CHANGE FOR CHILDREN: Trinity of Bristol keeps kids reading through the summer

CHANGE FOR CHILDREN: Trinity of Bristol keeps kids reading through the summer

A Bristol, Va. woman combined her love of reading, teaching skills, and children to facilitate a reading program at her church.

Along with church volunteers, Aimee Rasnick kept children in Trinity UMC and the community reading throughout the summer. She said it’s difficult for beginning to readers to retain critical reading skills through the summer.

“If they don’t pick up a book until August, they will lose what they learned and will have to play catch up,” Rasnick said. “We asked how we could serve our community and get them to read.”

Rasnick, director of children and youth ministries, planned a Summer Reading Program, allowing community and church children to borrow one book each week. The child read the book, or got an adult to help, then returned it for a fresh one.

Many children don’t have books at home, she said. Volunteers already “bulked up” Trinity’s library through book fairs and donations.

“Each week, we offered some kind of entertainment to keep them coming back,” she added.

Once a month, the church also hosted an activity.
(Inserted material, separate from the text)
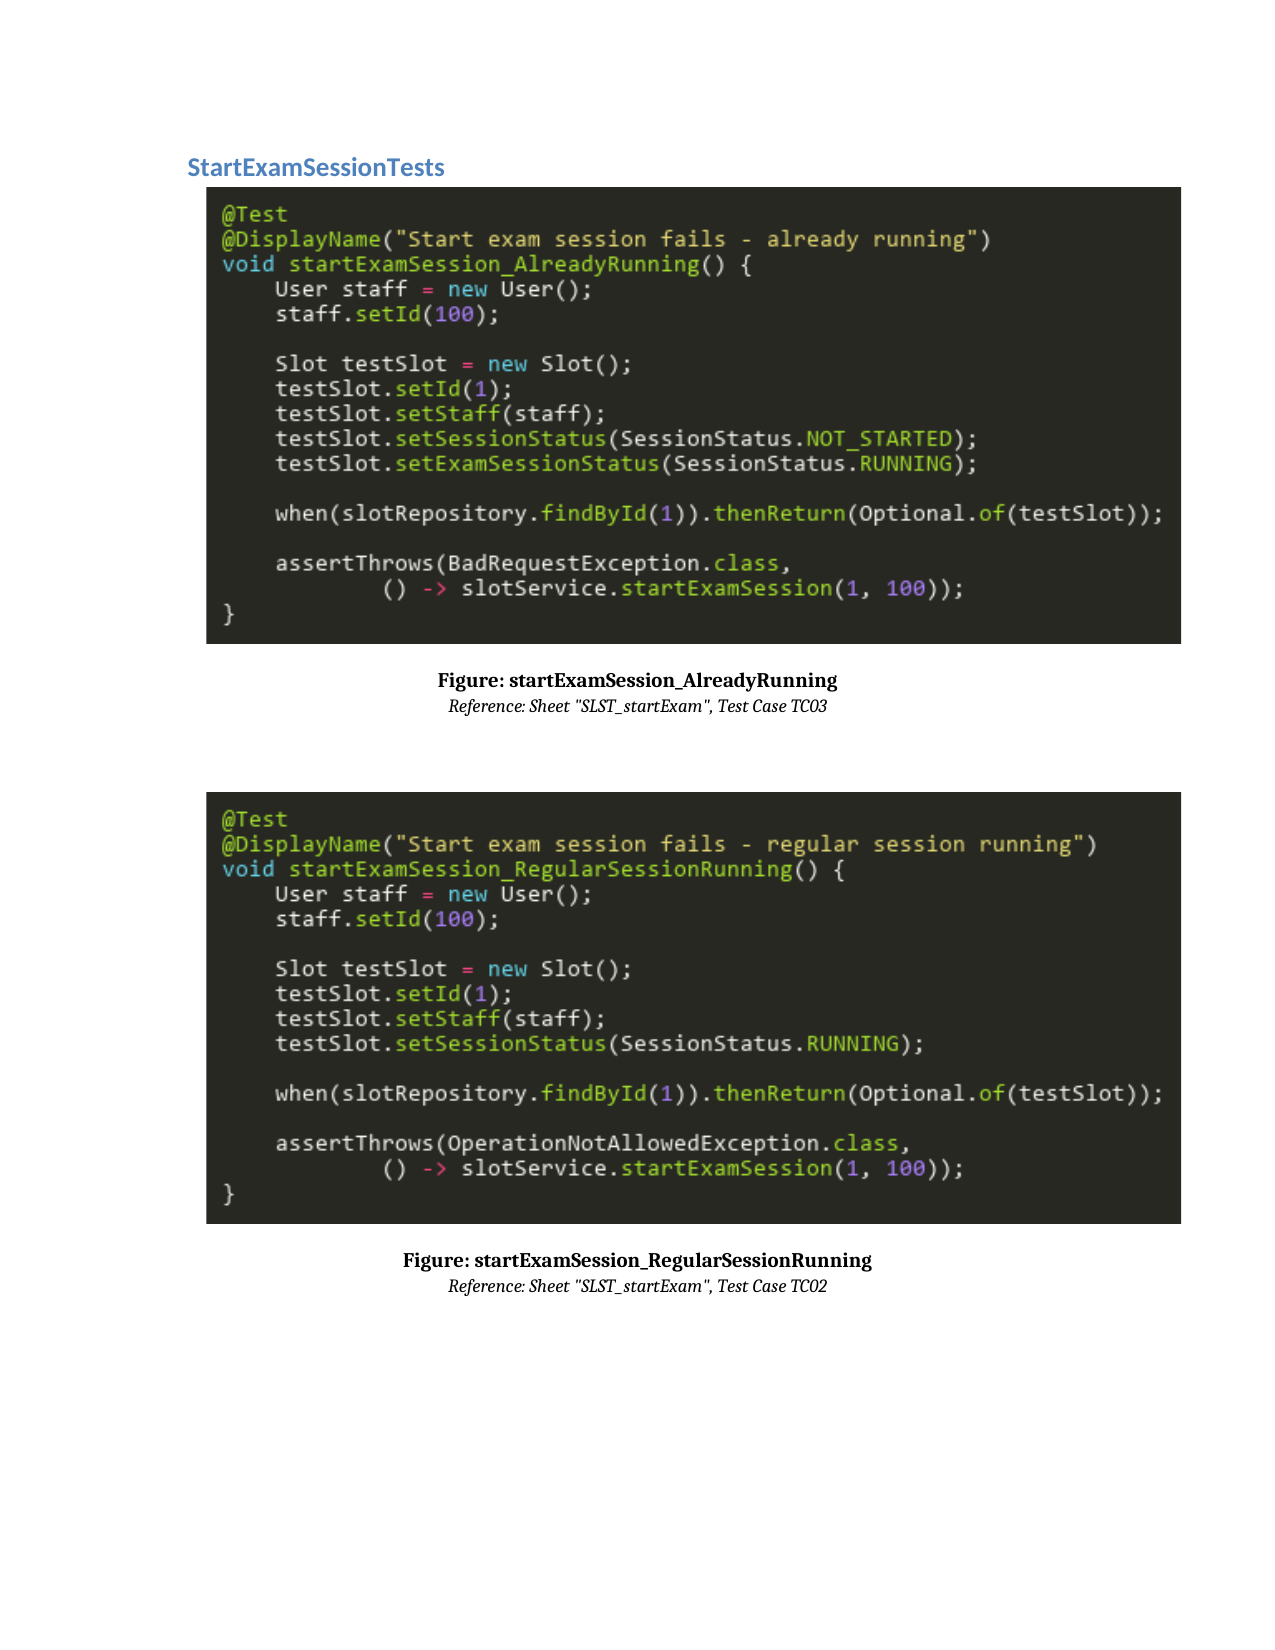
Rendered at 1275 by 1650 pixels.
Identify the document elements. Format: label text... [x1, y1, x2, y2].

At the end of the summer, they threw a party for participants and families at a nearby water park.

“My church family is so awesome,” Rasnick said. “They believe we have a responsibility to help our community and get children inside our church. We thought outside the box when we did this.”

The Boys and Girls Club in Bristol partnered with the church, bringing 26 children every Monday.
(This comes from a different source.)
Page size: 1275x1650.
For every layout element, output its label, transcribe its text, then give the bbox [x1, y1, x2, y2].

“Each child picked out a book at the church library to leave at the club and they would have fresh reading,” Rasnick said. “The teachers would read to them through the week.”

A year ago, approximately 13 children attended the event in what Ransack called her test run. This year, with help from the Boys and Girls Club, they averaged 40 children. Fifteen volunteers (including youth from the church) listened to children read each week, provided refreshments, and assisted with the program or games.

If Rasnick wondered about the success of the Summer Reading Program, the Boys and Girls club provided validation.

“The most telling thing was the Boys and Girls Club asked if they can be on our list again next year,” Rasnick said.

Of course, the $1,000 grant from Change For Children helped.

“We were excited and thrilled that we were a worthy program,” she said.

Rasnick said the money will be used to pay for entertainment, fun days outside of the facilities, and other expenses.